Soportamos mal los fracasos en las elecciones, damos prioridad a la actividad en las
instituciones, urgimos el cese de los deres que no susciten apoyo popular y
promocionamos a los que les suponemos carisma, impulsamos virajes ideológicos
buscando dotarnos artificialmente de una «nueva imagen», ansiamos controlar la
sociedad en vez de proceder a su transformación.
Es preciso que nos hagamos a la idea de que puede no haber en un futuro próximo
ningún «sorpasso», de que puede pasar muchísimo tiempo antes de que los comunistas
obtengan en nuestro país éxitos electorales como los que actualmente gozan, en sus
respectivos ámbitos, el P.S.O.E., el P.P., el P.N.V. o Convergencia y Unio. No hemos
de desesperarnos por el hecho de que no obtengamos una cosecha cuando nos
encontramos aún en la época de la siembra. El Cristianismo tardó más de trescientos
años en llegar a ser dominante en el Imperio Romano. El Comunismo es totalmente
capaz de llegar a implantarse en todo el mundo porque responde a una profunda
aspiración humana de justicia y paz. Pero el proceso de maduración de las condiciones
históricas que hagan posible nuestra victoria final y total requerirán mucho tiempo.

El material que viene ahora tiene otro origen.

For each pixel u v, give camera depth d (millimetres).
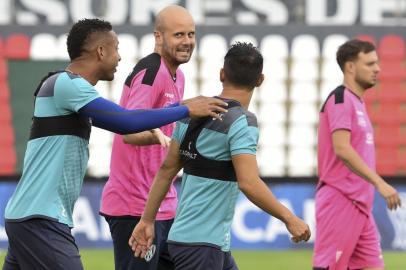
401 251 46375
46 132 20781
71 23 55062
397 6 55844
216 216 20703
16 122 53406
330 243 27734
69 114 20766
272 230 46625
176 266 21031
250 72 20828
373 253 27891
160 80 24781
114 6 55156
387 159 54250
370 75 27969
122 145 24891
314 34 54656
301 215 47031
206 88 54062
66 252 20719
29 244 20719
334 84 54844
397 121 54688
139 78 24656
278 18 55844
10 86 53750
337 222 27656
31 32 54281
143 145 23391
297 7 55844
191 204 20781
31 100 53719
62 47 54250
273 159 54281
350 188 27578
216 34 54219
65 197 20953
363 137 27781
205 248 20578
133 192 24875
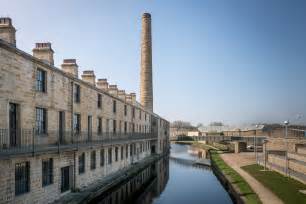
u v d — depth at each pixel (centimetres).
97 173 3133
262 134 9238
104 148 3356
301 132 8169
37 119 2105
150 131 6531
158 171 4844
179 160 6444
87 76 3203
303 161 3572
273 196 2405
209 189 3356
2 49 1706
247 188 2744
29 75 1975
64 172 2462
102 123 3372
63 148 2217
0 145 1669
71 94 2584
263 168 3994
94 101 3138
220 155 6262
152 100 7950
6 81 1742
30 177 1931
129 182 3825
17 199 1792
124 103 4328
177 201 2831
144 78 7888
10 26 1877
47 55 2292
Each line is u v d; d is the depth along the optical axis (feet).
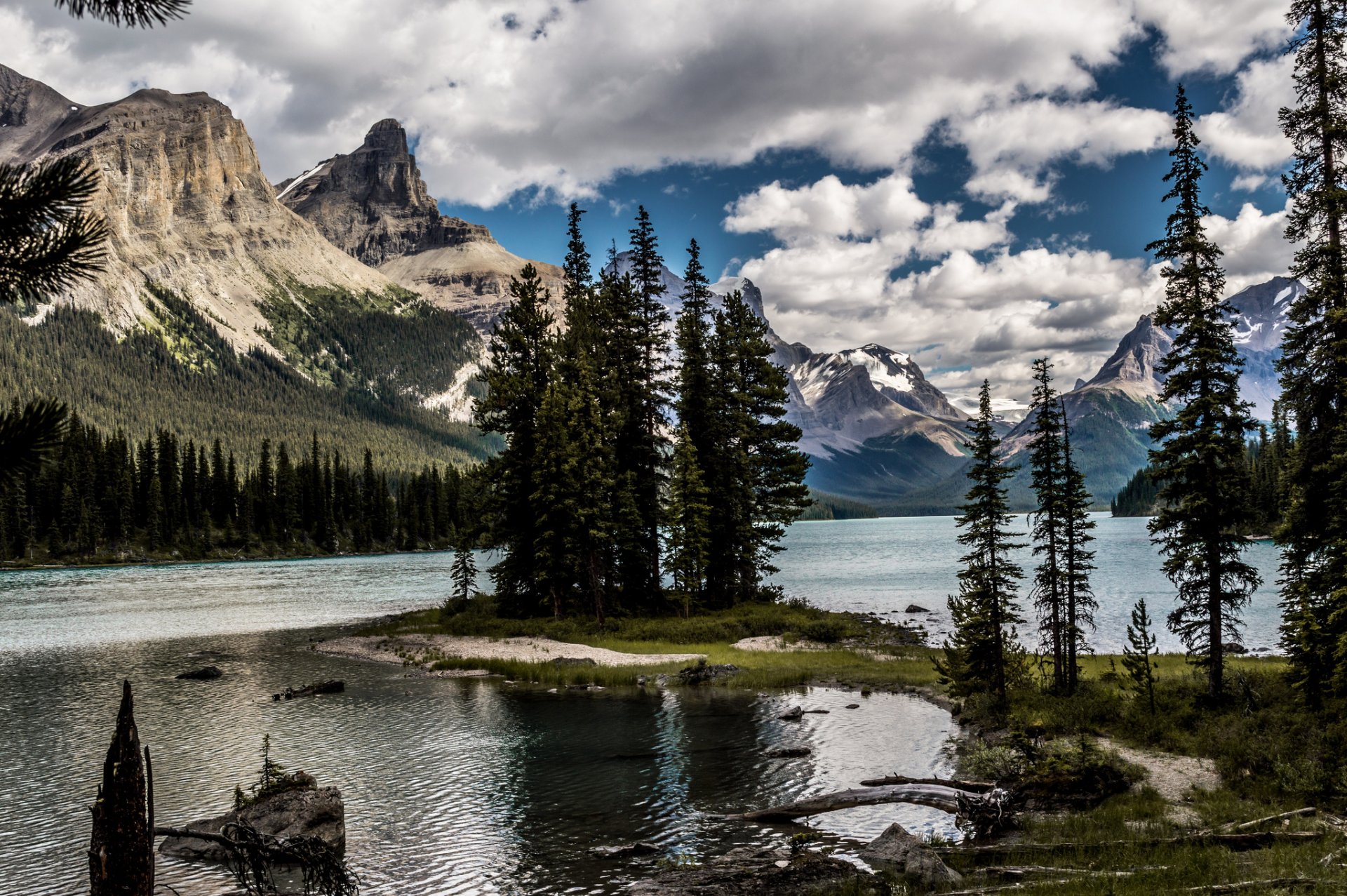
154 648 180.75
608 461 186.80
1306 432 83.97
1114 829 61.16
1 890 58.75
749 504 207.82
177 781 82.07
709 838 65.87
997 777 76.54
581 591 193.98
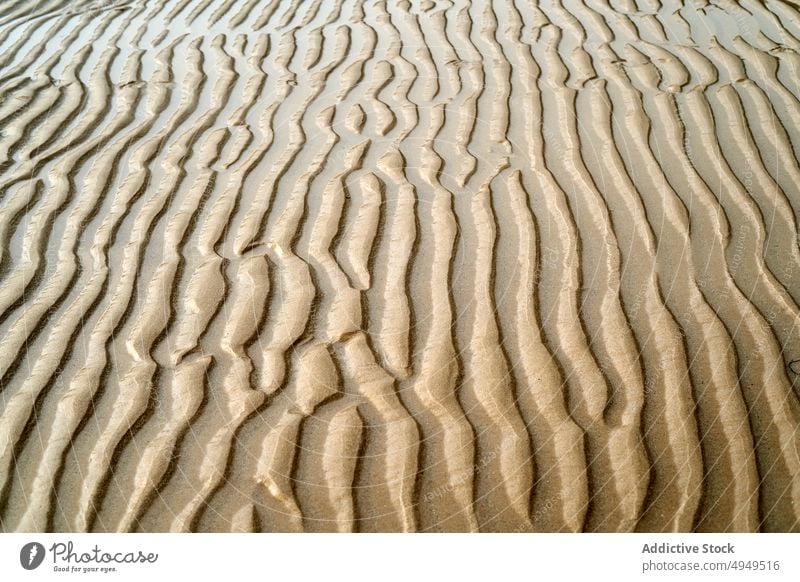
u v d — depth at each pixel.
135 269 2.73
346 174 3.28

Durante ese tiempo hemos de dedicar nuestra actividad y nuestros afanes no sólo, ni
principalmente, a la conquista y el ejercicio del poder institucional, sino también, y
sobre todo, al trabajo en todos los frentes sociales en los que se pueda hacer algo
concreto en orden a la transformación social. Los frentes en los que se puede y se debe
luchar son más numerosos y más complicados de lo que podemos suponer, y la lucha y
la actividad necesarias pueden ser mucho más complejas de lo que podemos imaginar.
Que durante los próximos veinte años sepamos aplicarnos a esas tareas con más
paciencia, más disciplina y más sabiduría que en los veinte años pasados.